Many of you might not know that the Association constructs and delivers top-flight, gift-funded facilities and projects to the United States Military Academy. With the dedication of this statue, the number of major brick and mortar projects delivered by the Association now exceeds 50 – valued at over $250 million – improving the Academy’s programs and increasing its competitiveness.
I believe the role of members of the Long Gray Line is to give back; to support the cadets who come after us; to ensure this fine institution continues to thrive.
Diane and I have been fortunate enough to be in a position to support West Point over our lifetimes.
We were especially thrilled to be able to help bring to life this incredible tribute to President Grant’s legacy of leadership.
Throughout my life, I have heard the stories and lore surrounding the man. Most of my 33-year career at Procter & Gamble was spent just outside of Grant’s hometown in Georgetown, Ohio.
As my fascination grew over the years and historians have re-looked his impact on our country, I believe Grant’s legacy and relevance to our Nation’s story is receiving the appreciation it rightly deserves.
As a member of the Long Gray Line, It is fitting to honor President Grant here at West Point – as one of our own.
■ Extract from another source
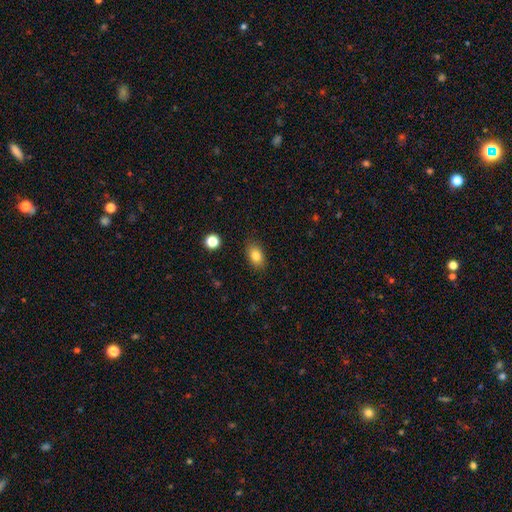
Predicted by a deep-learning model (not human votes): Smooth or featured? smooth (83%)
How rounded? in between (84%)
Merging? none (85%)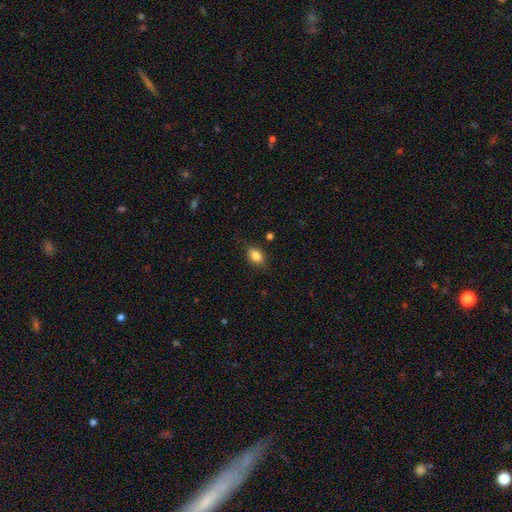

As a soldier and leader deserving acclaim, today he stands proud among those who also spent a lifetime serving our nation: Washington, Eisenhower, and MacArthur.”
On this Independence Day, July 4, 2019, let’s recommit ourselves to serving others, to a higher purpose, which is what has made our country great. At President Kennedy’s Inaugural Address on January 20, 1961, he said these famous words, “And so, my fellow Americans: ask not what your country can do for you — ask […]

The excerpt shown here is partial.